Know the Rules of the Florida Commercial Rent Sales Tax

Florida businesses often hold real property and their business operations in separate entities for liability purposes. These types of structures need to be especially mindful of the sales tax rules because, even though the two businesses have the same owner, sales tax is still due on any rental payments (or payments construed as rent) made from the business to the real estate holding company. These rules can apply even if one of the entities is disregarded for federal income tax purposes.

What constitutes rental payments?

The most obvious answer is “the amount stated in the lease agreement for the right to use or occupy the commercial property.” However, most lease agreements are not that simple. If a tenant is required to make payments of any kind on behalf of the landlord (such as include mortgage, real estate taxes, insurance, CAM expenses or any other payments required under the lease agreement), these payments can still can be characterized as rent and be subject to sales tax. Any payment or agreement between a tenant and lessor should be evaluated for sales tax implications.

Leasehold improvements that are required under the lease agreement can also constitute rent if paid for by the tenant, depending on the language and intent of the lease agreement. Factors to consider include the improvements required, whether the improvements revert to the landlord at the end of lease, whether they were in lieu of rent, and whether credit was given against rent.
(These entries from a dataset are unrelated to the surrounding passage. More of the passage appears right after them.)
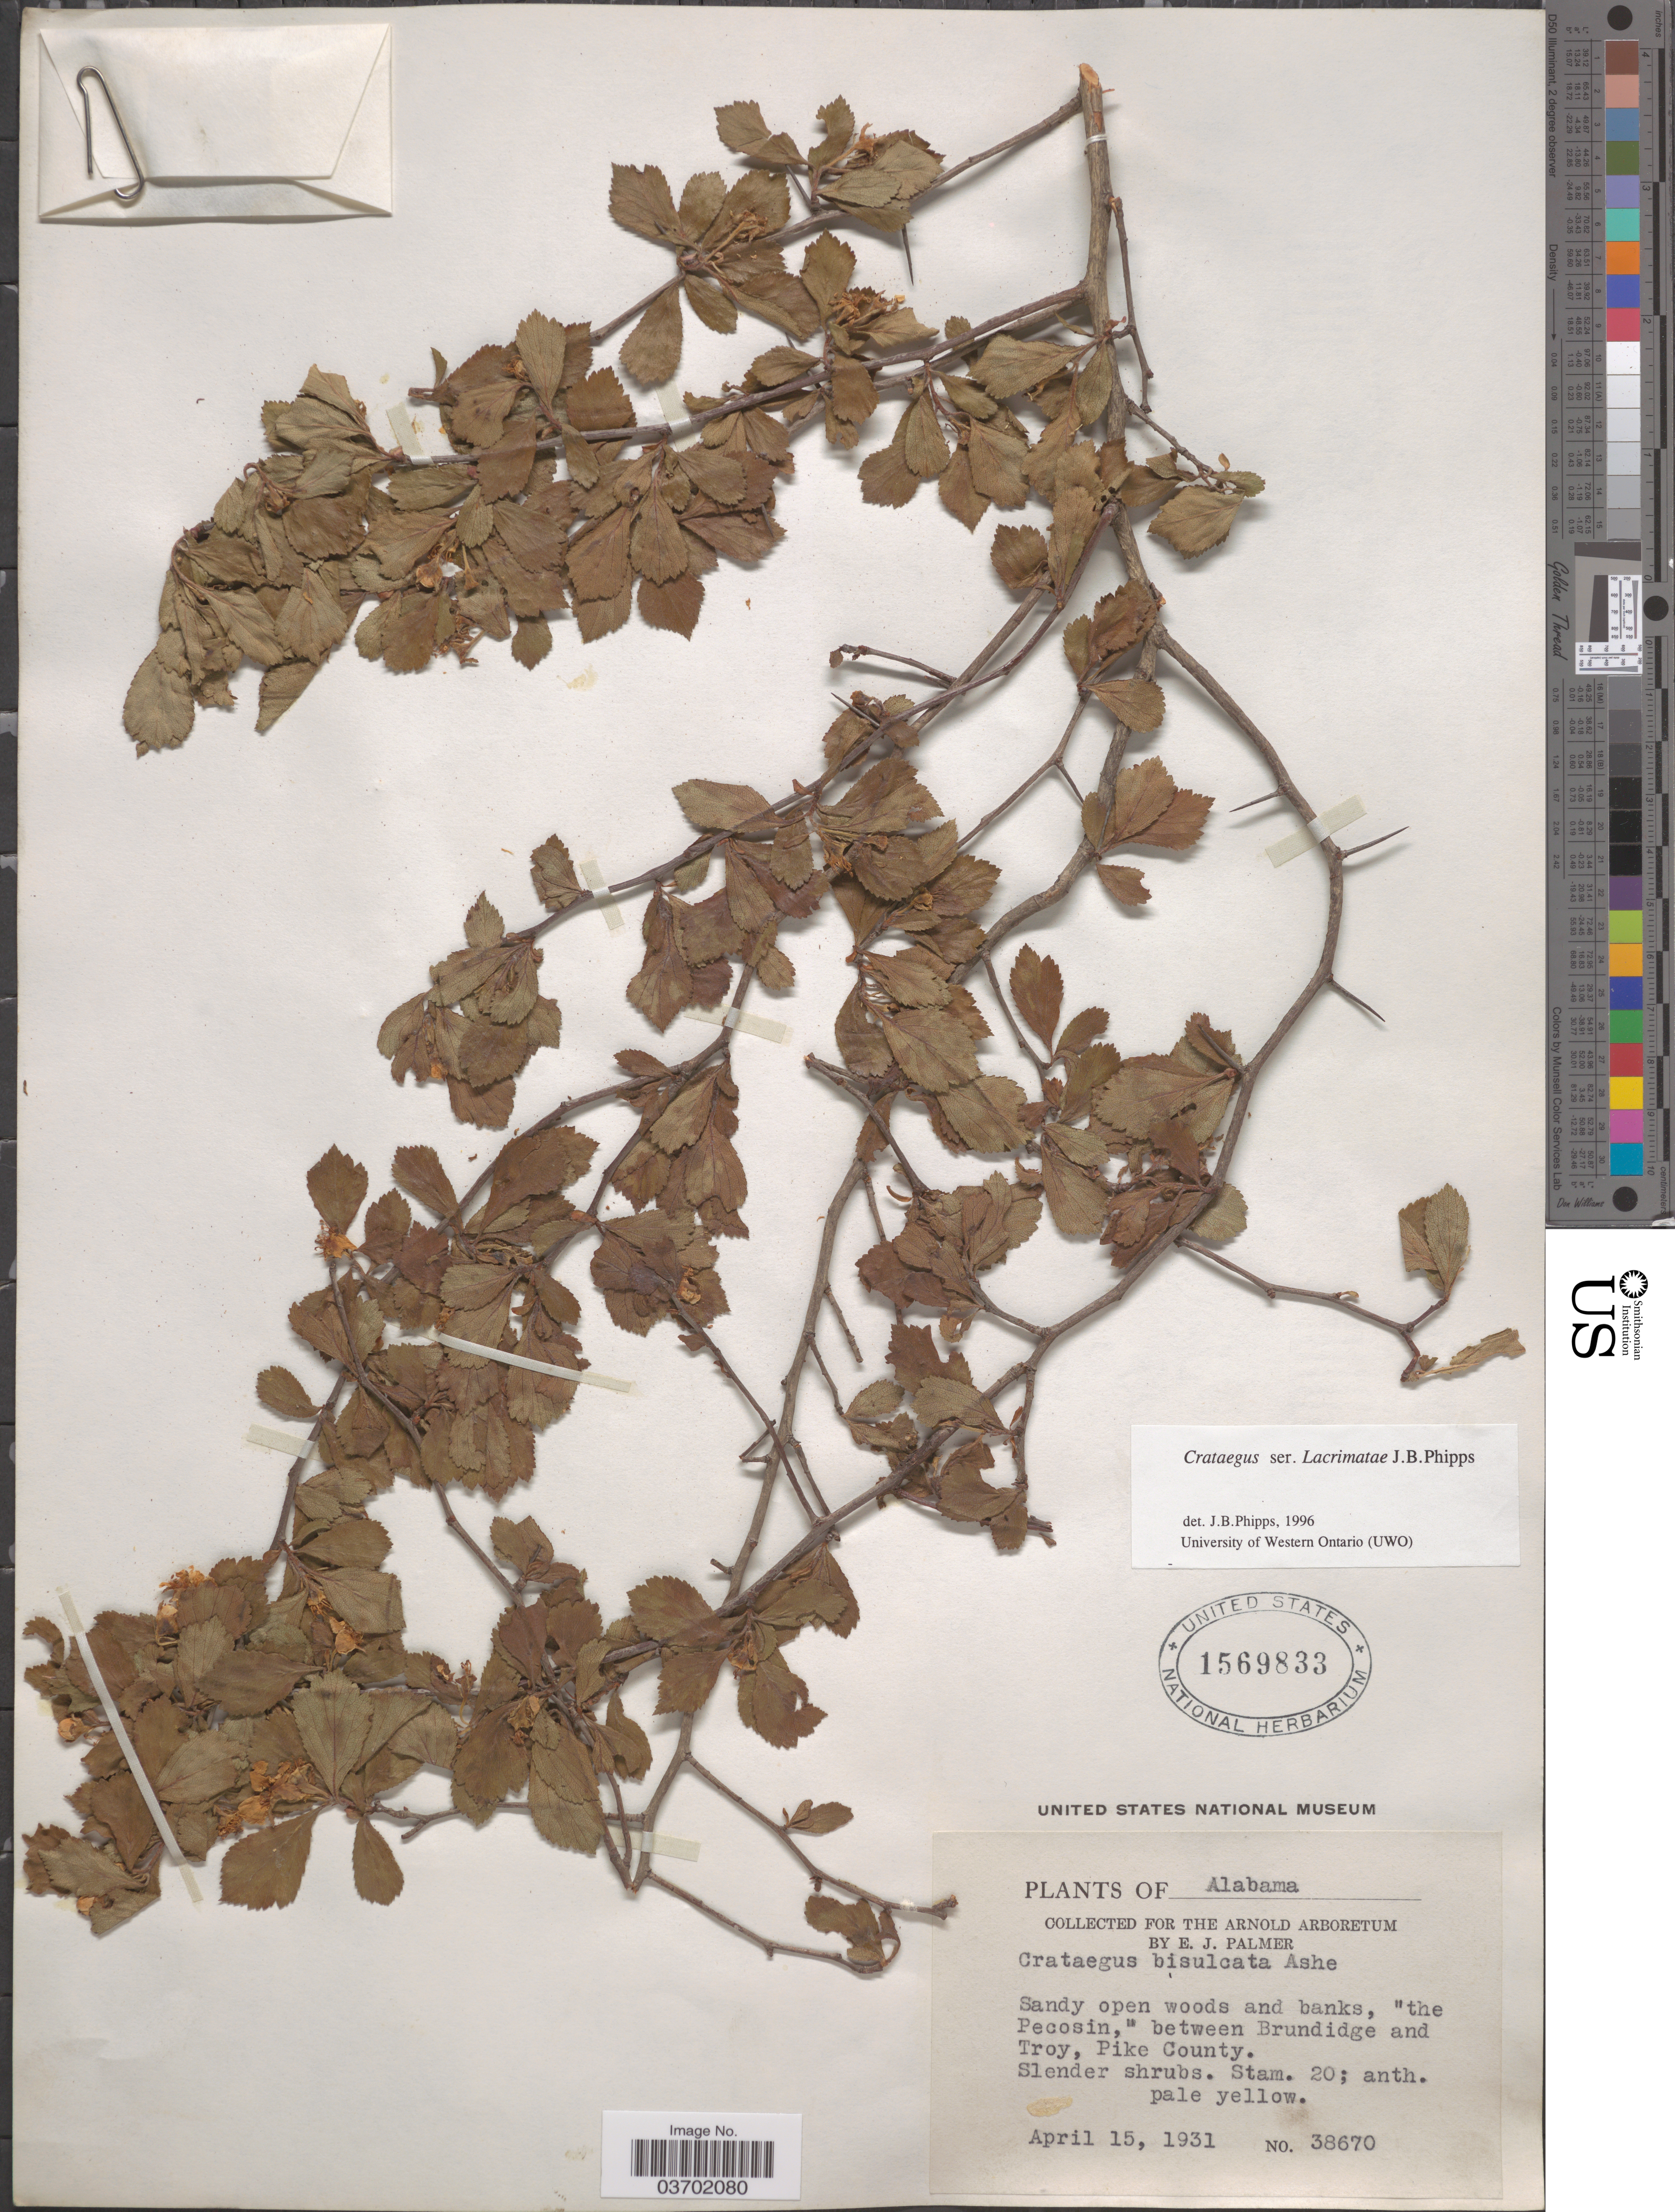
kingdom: Plantae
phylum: Tracheophyta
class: Magnoliopsida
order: Rosales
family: Rosaceae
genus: Crataegus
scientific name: Crataegus uniflora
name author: Münchh.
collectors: E. J. Palmer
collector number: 38670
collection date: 1931-04-15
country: United States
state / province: Alabama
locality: Sandy open woods and banks, 'the Pecosin,' between Brundidge and Troy, Pike County.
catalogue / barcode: US 1569833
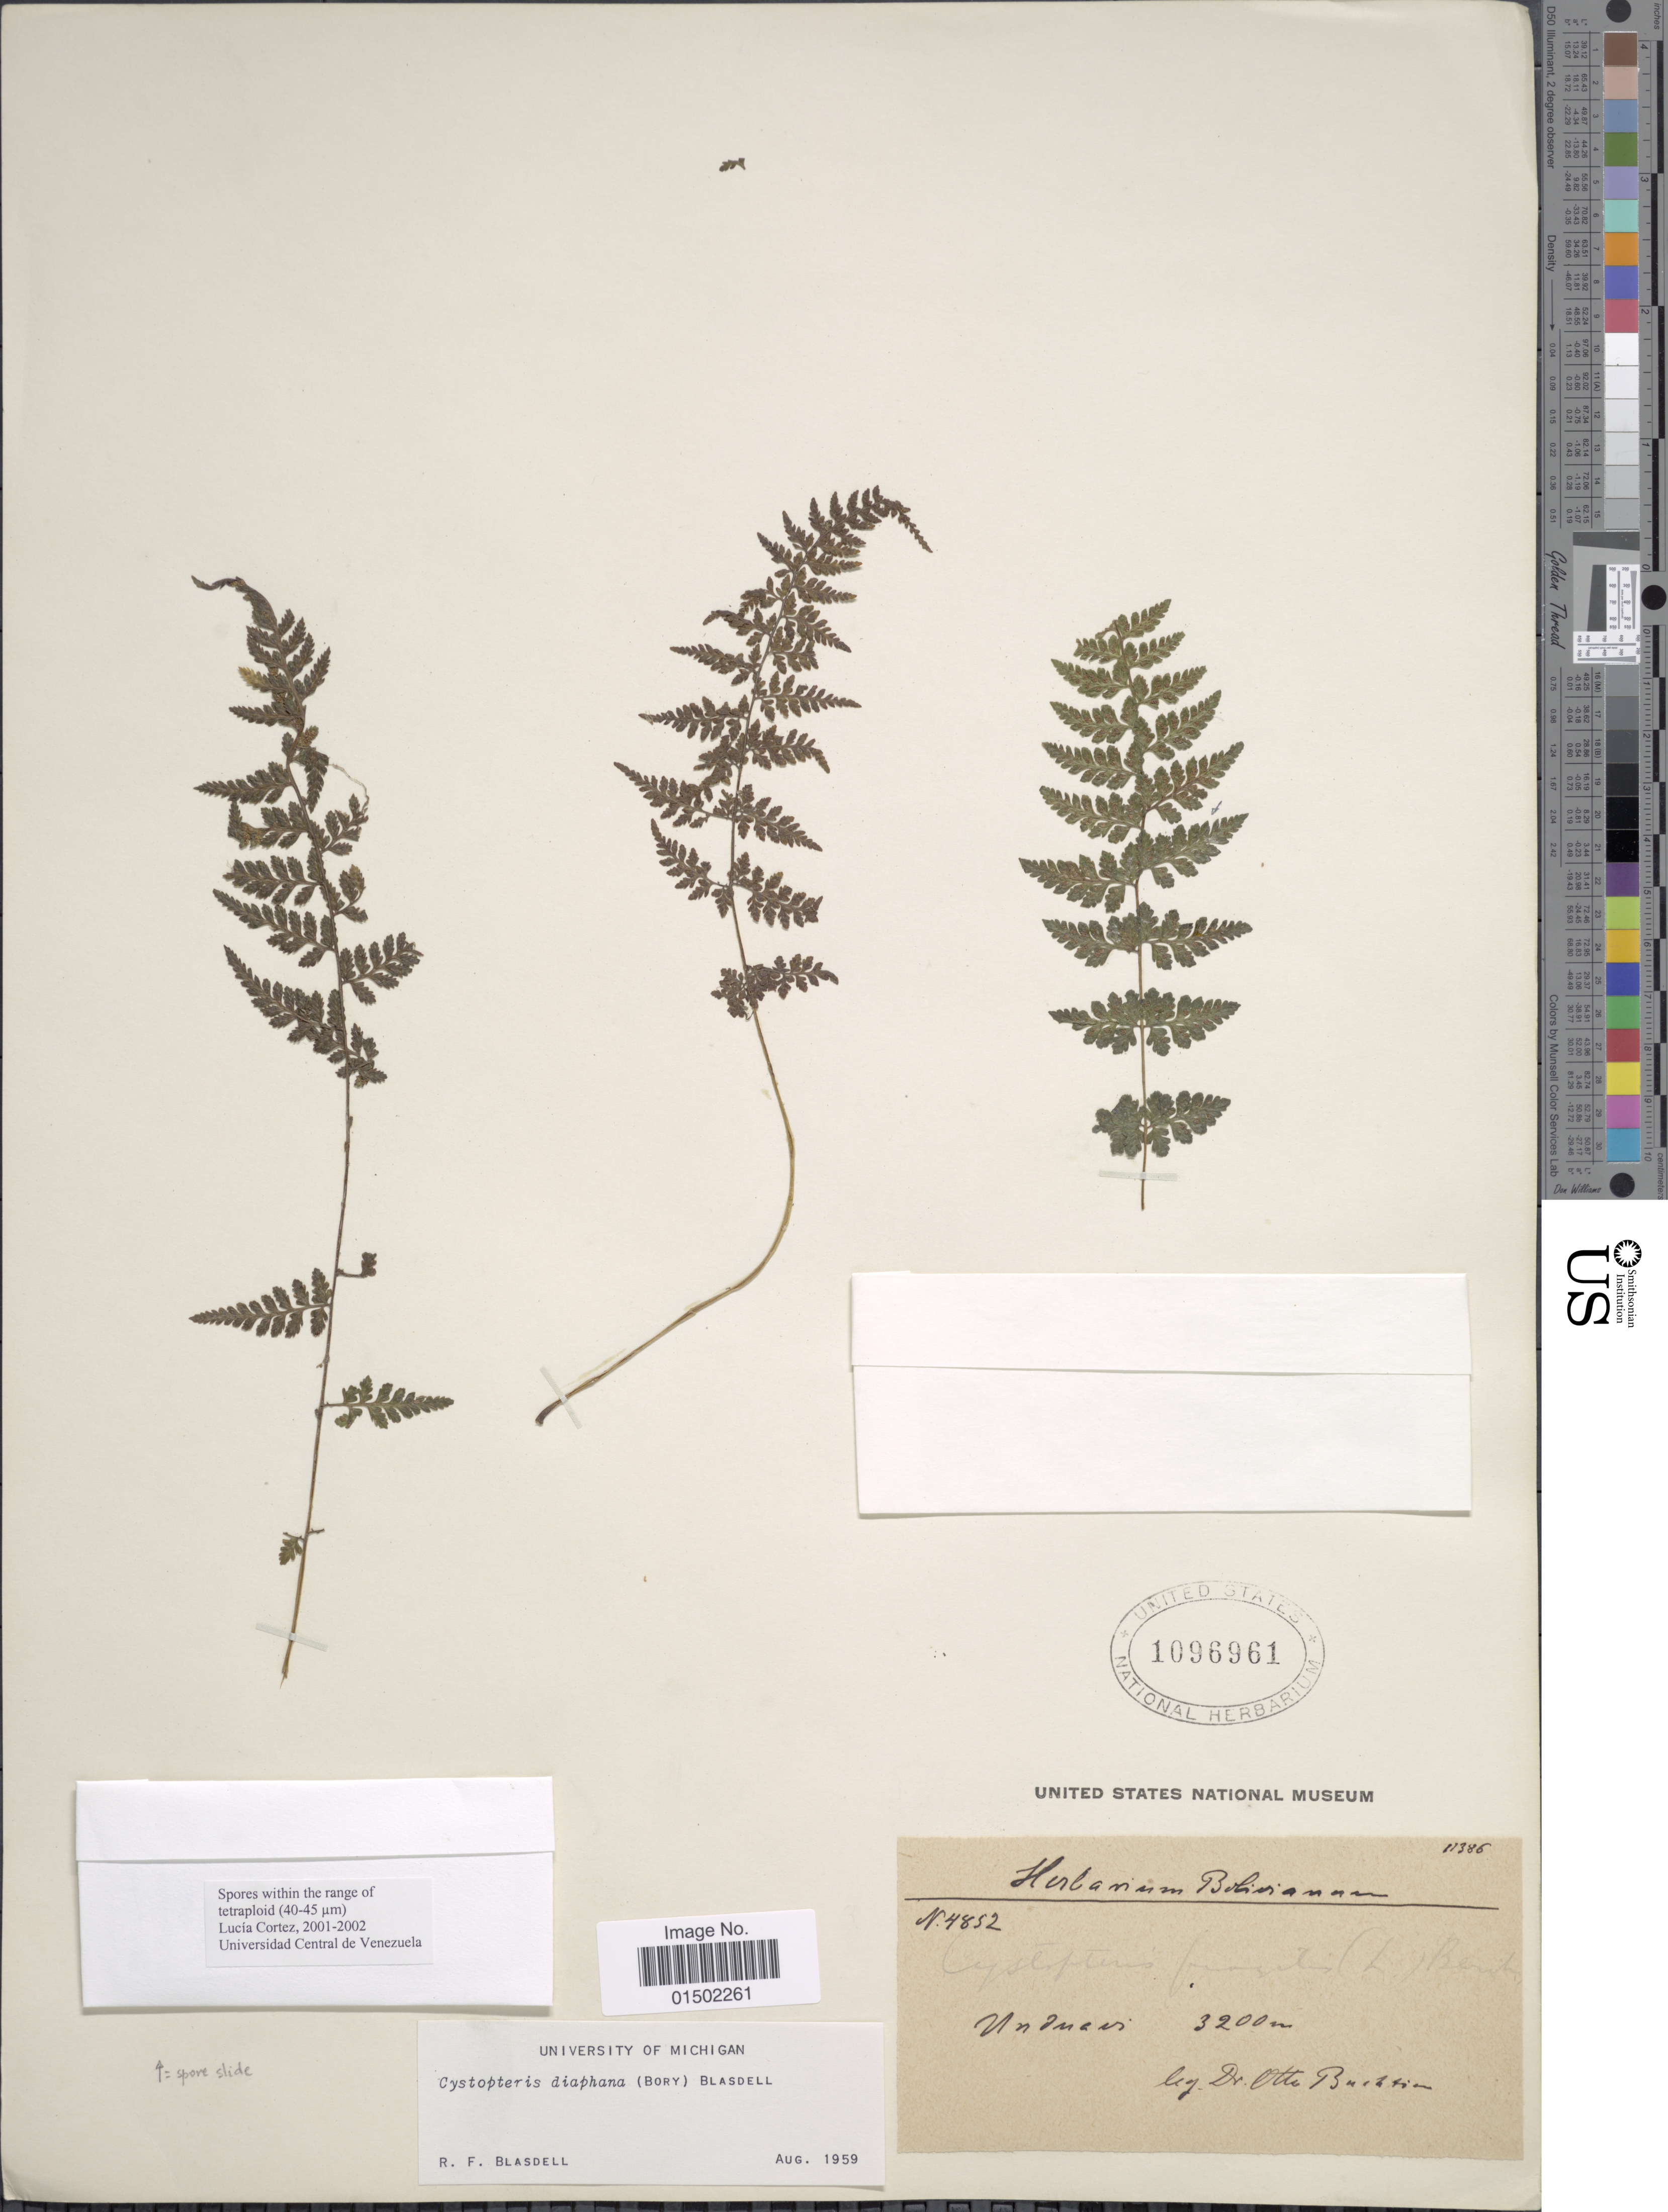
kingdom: Plantae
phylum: Tracheophyta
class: Polypodiopsida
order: Polypodiales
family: Cystopteridaceae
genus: Cystopteris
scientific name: Cystopteris diaphana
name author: (Bory) Blasdell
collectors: O. Buchtien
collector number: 4852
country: Bolivia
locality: Unduavi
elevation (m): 3200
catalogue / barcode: US 1096961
If such situations pertain to you, we recommend consulting your tax advisor or legal counsel due to the variances of each lease agreement or situation.

What if I don’t charge rent?

If the real estate company doesn’t charge rent to the business, there can still be sales tax implications. Any payments made by the business (tenant) on behalf of the real estate entity are deemed rent by the Department of Revenue (DOR). For example, if an entity occupies the property and pays the mortgage, real estate taxes or insurance on behalf of the owners, the payments would be subject to Florida sales tax.

Distributions from a business to the owners can also be characterized as rent. For example, if distributions coincide with the amount and timing of mortgage payments or due date of real estate taxes, the DOR could consider the amounts consideration for the use of property. This could include distributions between two related parties or two single member LLCs (which are disregarded for federal income tax purposes).

Fortunately, with some strategic tax planning, the sales tax on intercompany rent can be minimized as much as possible.

Are there any exemptions?

Certain tenants and organizations are exempt from commercial sales tax. These include the rental of commercial property assessed as agriculture, rentals to non-profit organizations (must obtain Certificate of Exemption DR-14) and rental to federal, state, county or city government.

My landlord never charged or collected sales tax on my rent. Do I still owe taxes?

The lease agreement should clearly identify the party responsible for making payments. In most circumstances, the owner of the property or property manager (whoever receives the rental payments) registers with the DOR to remit the sales tax collected. If the lease is silent on this detail, tenants are responsible for paying the sales tax to the landlord, who is then responsible for collecting and remitting to the state. Make sure to keep adequate records to prove that the necessary taxes have been paid and remitted. The sales tax should be separately stated from the rent amount.

The lease agreement is the most important tool to minimize or avoid unnecessary sales tax on other payments/charges. Carefully drafting and reviewing lease agreements can also eliminate confusion on who is responsible for payments.